Milestones (plan §3)

  • W0 — Warm keycloak (WC1). ← IN FLIGHT
  • W1 — Canonical registry + snapshot/restore (WC2, WC3).
  • W2--quick mode (WC4, WC7).
  • W3 — Cold-advances-canonical + nightly sweep (WC5, WC6).
  • W4 — Resource/isolation hardening + docs + cold verify incl. rollback proof (WC8, WC9). → DONE.

In flight

W0 — live-warm keycloak (WC1). Done so far (commits up to 88c1114):

  • W0.1 sso realm lifecycle (list/delete/realms_to_reap/reap) + 8 unit tests (43 unit pass).

  • W0.2 orchestrator live-warm dep mode (warm.py + run_recipe_ci split warm/cold; per-run realm).

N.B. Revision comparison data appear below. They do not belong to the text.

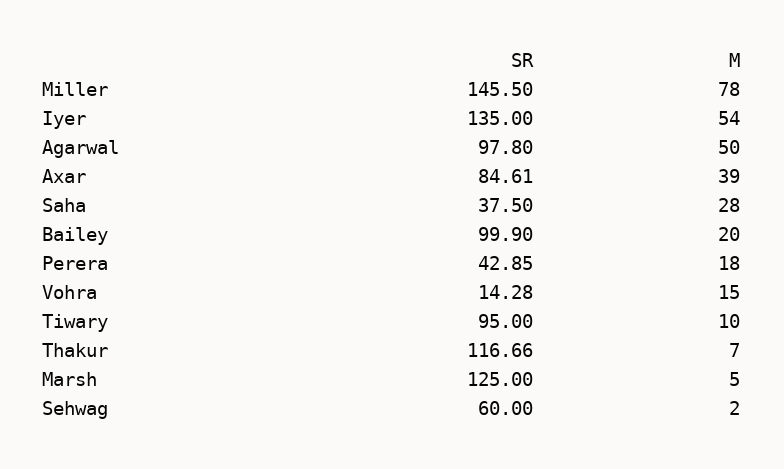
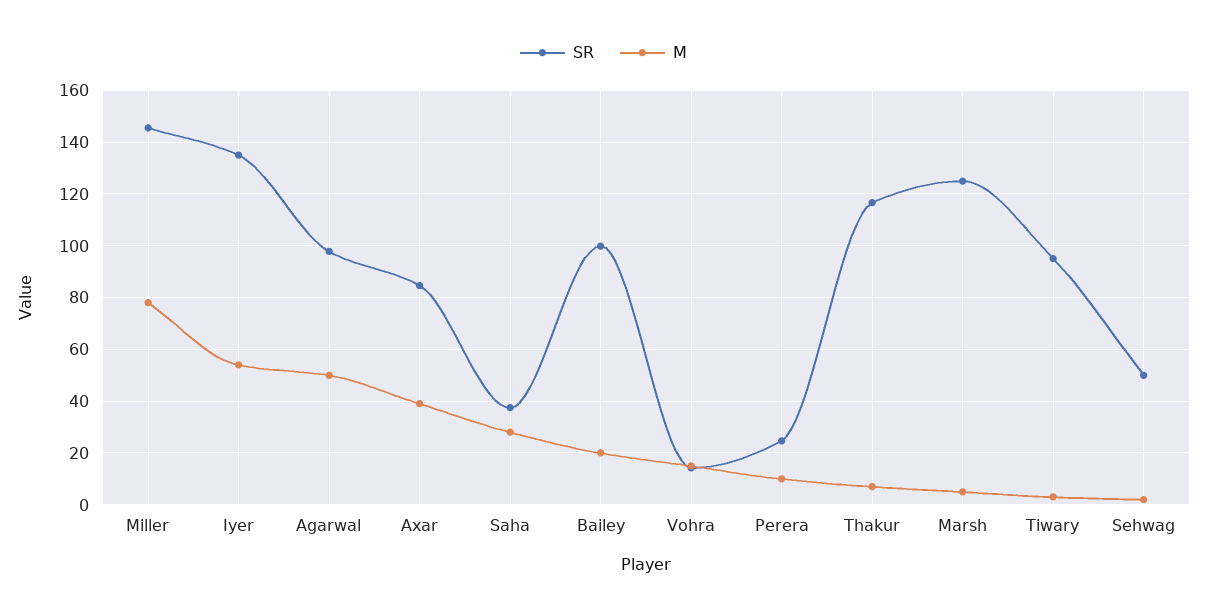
  {
    "SR": {
      "Miller": 145.5,
      "Iyer": 135,
      "Agarwal": 97.8,
      "Axar": 84.61,
      "Saha": 37.5,
      "Bailey": 99.9,
-     "Perera": 42.85,
+     "Perera": 25,
      "Vohra": 14.28,
      "Tiwary": 95,
      "Thakur": 116.66,
      "Marsh": 125,
-     "Sehwag": 60
+     "Sehwag": 50
    },
    "M": {
      "Miller": 78,
      "Iyer": 54,
      "Agarwal": 50,
      "Axar": 39,
      "Saha": 28,
      "Bailey": 20,
-     "Perera": 18,
+     "Perera": 10,
      "Vohra": 15,
-     "Tiwary": 10,
+     "Tiwary": 2.5,
      "Thakur": 7,
      "Marsh": 5,
      "Sehwag": 2
    }
  }

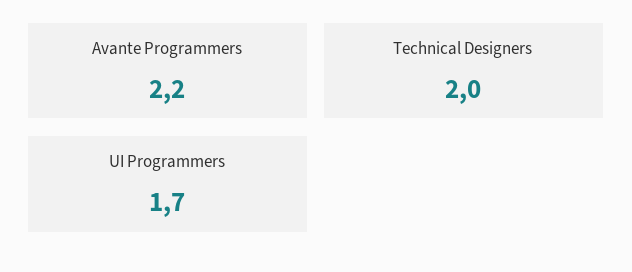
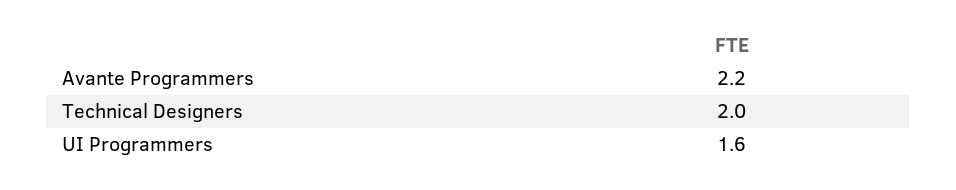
  {
    "Avante Programmers": 2.2,
    "Technical Designers": 2,
-   "UI Programmers": 1.7
+   "UI Programmers": 1.6
  }

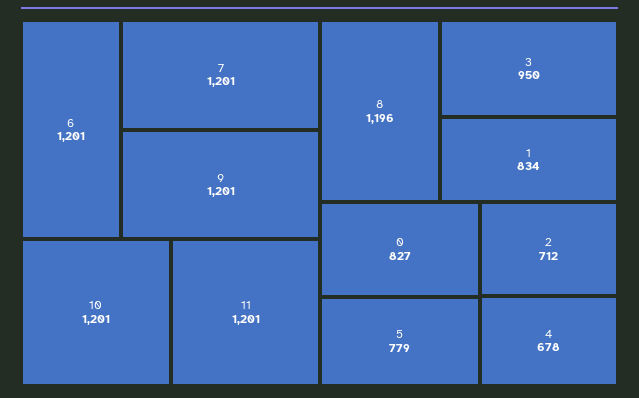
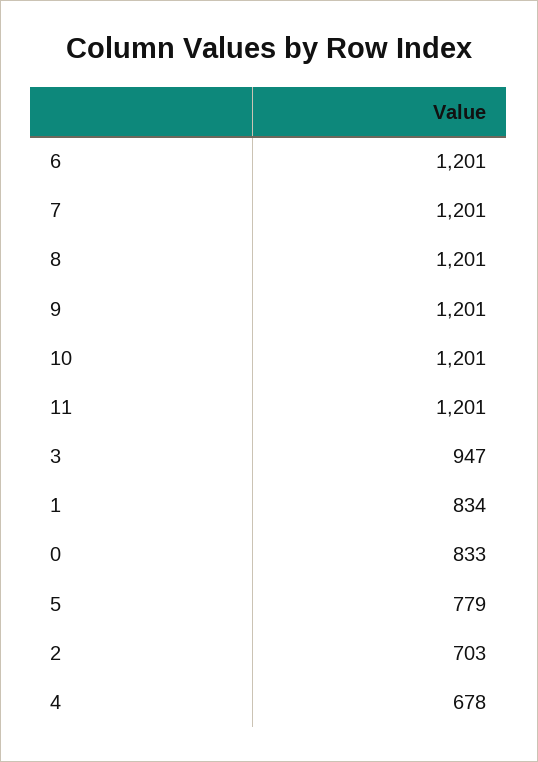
  {
    "6": 1201,
    "7": 1201,
    "9": 1201,
    "10": 1201,
    "11": 1201,
-   "8": 1196,
+   "8": 1201,
-   "3": 950,
+   "3": 947,
    "1": 834,
-   "0": 827,
+   "0": 833,
    "5": 779,
-   "2": 712,
+   "2": 703,
    "4": 678
  }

  • WC1 core mechanism PROVEN deploy-free on the live warm keycloak: realm create → password-grant JWT → discovery issuer → delete(idempotent) → reap(keeps live hex / deletes orphan). All PASS.

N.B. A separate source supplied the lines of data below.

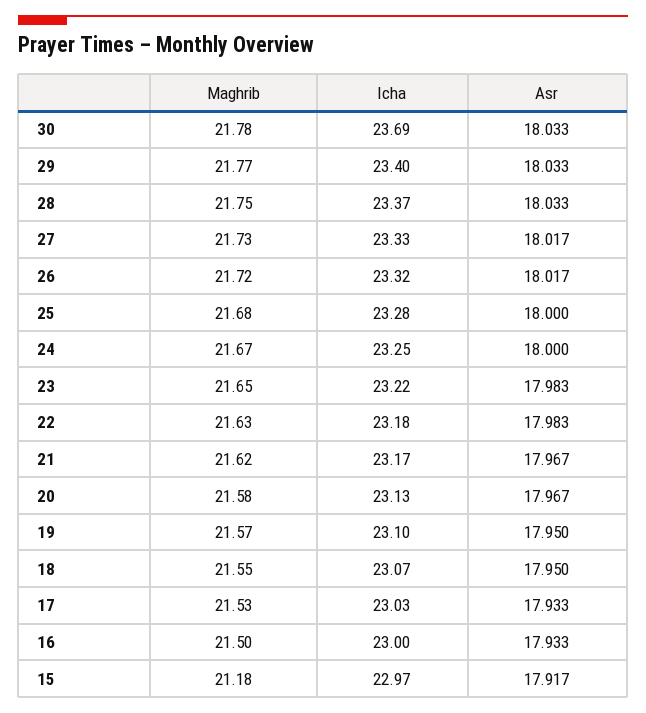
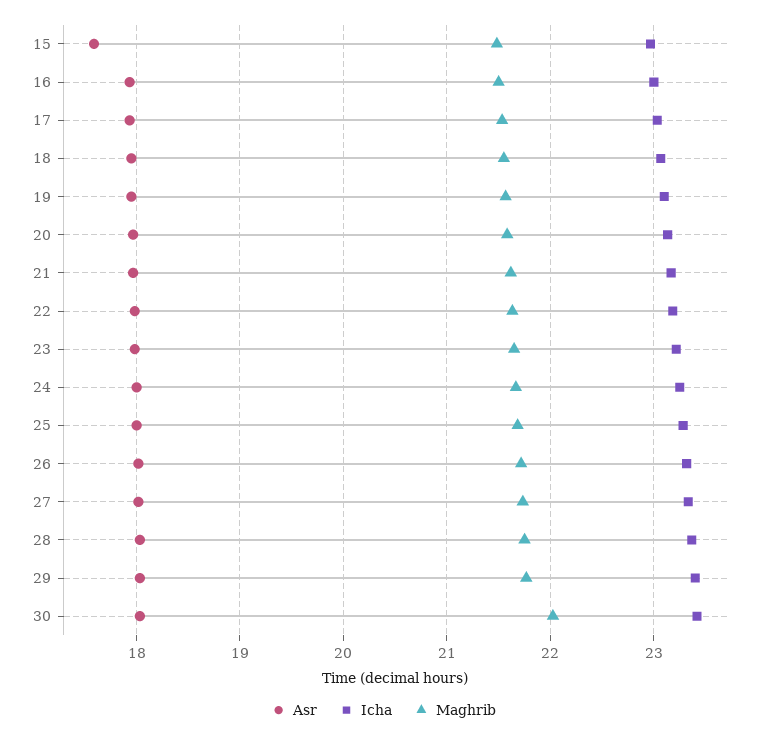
  {
    "Maghrib": {
-     "30": 21.78,
+     "30": 22,
      "29": 21.77,
      "28": 21.75,
      "27": 21.73,
      "26": 21.72,
      "25": 21.68,
      "24": 21.67,
      "23": 21.65,
      "22": 21.63,
      "21": 21.62,
      "20": 21.58,
      "19": 21.57,
      "18": 21.55,
      "17": 21.53,
      "16": 21.5,
-     "15": 21.18
+     "15": 21.5
    },
    "Icha": {
-     "30": 23.69,
+     "30": 23.4,
      "29": 23.4,
      "28": 23.37,
      "27": 23.33,
      "26": 23.32,
      "25": 23.28,
      "24": 23.25,
      "23": 23.22,
      "22": 23.18,
      "21": 23.17,
      "20": 23.13,
      "19": 23.1,
      "18": 23.07,
      "17": 23.03,
      "16": 23,
      "15": 22.97
    },
    "Asr": {
      "30": 18.033,
      "29": 18.033,
      "28": 18.033,
      "27": 18.017,
      "26": 18.017,
      "25": 18,
      "24": 18,
      "23": 17.983,
      "22": 17.983,
      "21": 17.967,
      "20": 17.967,
      "19": 17.95,
      "18": 17.95,
      "17": 17.933,
      "16": 17.933,
-     "15": 17.917
+     "15": 17.6
    }
  }

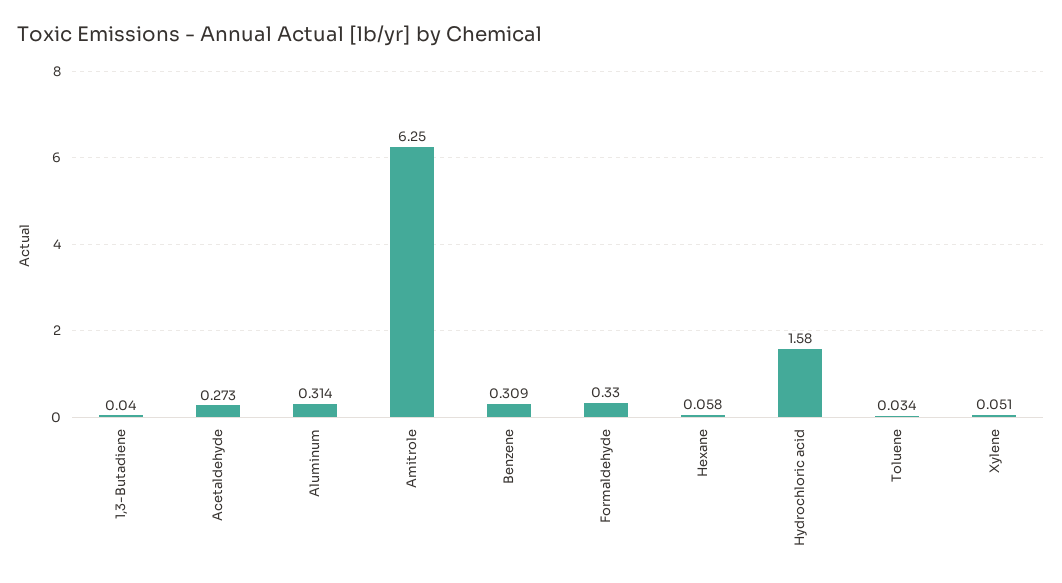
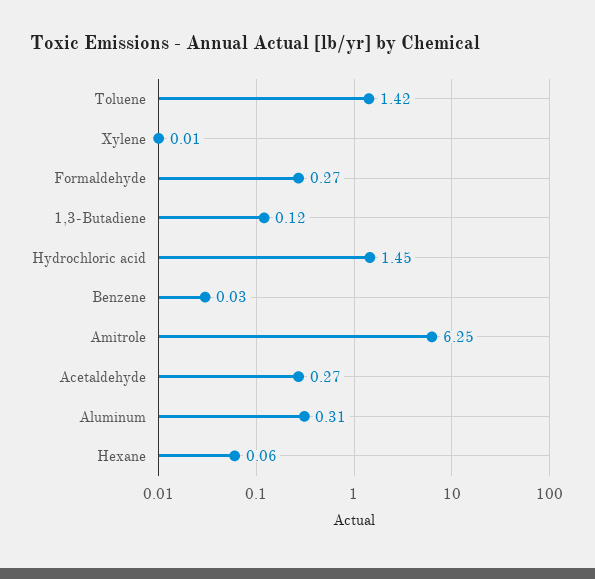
  {
-   "1,3-Butadiene": 0.04,
+   "1,3-Butadiene": 0.12,
    "Acetaldehyde": 0.273,
    "Aluminum": 0.314,
    "Amitrole": 6.25,
-   "Benzene": 0.309,
+   "Benzene": 0.03,
-   "Formaldehyde": 0.33,
+   "Formaldehyde": 0.27,
    "Hexane": 0.058,
-   "Hydrochloric acid": 1.58,
+   "Hydrochloric acid": 1.45,
-   "Toluene": 0.034,
+   "Toluene": 1.42,
-   "Xylene": 0.051
+   "Xylene": 0.01
  }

  • W0.3 declarative reconciler nix/modules/warm-keycloak.nix up; nixos-rebuild switch → warm-keycloak.service active, system running (0 failed), /realms/master=200. (INTERIM: pinned + skip-if-healthy; to be replaced by the unpinned + health-gated WC1.1 form.)

  • W0.5 WC3 snapshot/restore helper (runner/harness/warmsnap.py) DONE (4cc1e15). +5 unit tests (48 unit pass). LIVE round-trip PROVEN on warm keycloak: marker realm → undeploy → snapshot (mariadb+providers) → deploy → delete marker (mutate DB) → undeploy → restore → deploy → marker realm BACK; keycloak healthy. Snapshots under /var/lib/ci-warm/<recipe>/, atomic, one last-good.

Next (W0.6 reconciler rewrite — split):

  1. W0.6a — Python reconcile entrypoint runner/warm_reconcile.py, packaged into the nix store (systemd unit invokes the store copy of runner/ — D8-clean, reuses warmsnap/sso/abra; replaces the bash reconciler). UNPIN keycloak (fetch latest + chaos deploy; drop kcVersion); keep secret-guard
    • health-wait.
  2. W0.6b — WC1.2 pre-deploy safety gate: major recipe-semver bump OR releaseNotes manual-migration marker → hold-on-current + alert-with-notes (no deploy churn).
  3. W0.6c — WC1.1 health-gated rollback: record last-good → (keycloak: undeploy→snapshot→deploy latest) → health-gate → commit-or-(restore+redeploy-prior+alert). Same for traefik (version rollback only). Alert = sentinel file in /var/lib/ci-warm/alerts/ relayed by the Builder loop.
  4. W0.7 — resolve the lasuite-docs in-place-redeploy race (finding below) OR pick a more-robust dependent; then W0.8 headline WC1 e2e (dependent SSO green vs warm keycloak) + concurrency.
  5. W0.9 — WC1.1/WC1.2 Adversary-facing proofs (broken latest → self-revert + data intact + alert; healthy → commit last-good; major/manual-migration → hold + alert).

Build finding (mine, to fix): lasuite-docs setup_custom_tests in-place abra app deploy --force --chaos (OIDC wiring) fails: nginx web fatally exits [emerg] host not found in upstream ...backend:8000 during the rolling restart → abra converge times out. Independent of warm/cold keycloak. Blocks the WC1 dependent-green proof until fixed/worked-around.

Gate

(none claimed yet)

Blocked

(none)

Notes

  • Disk budget (WC8 watch): cc-ci / was 91% (2.4G free) at phase start; freed orphaned Phase-2 cold apps (lasu-0a6fb2 12-svc, keyc-07d81e, lasu-dbg) → 86% (3.8G free). 9.7GB reclaimable in Docker images kept as warm pull-cache (authenticated pulls now, so re-pull is cheaper but slower).
  • Stable-domain scheme (proposed, see DECISIONS): warm-<recipe>.ci.commoninternet.net, distinct from cold <recipe[:4]>-<6hex>.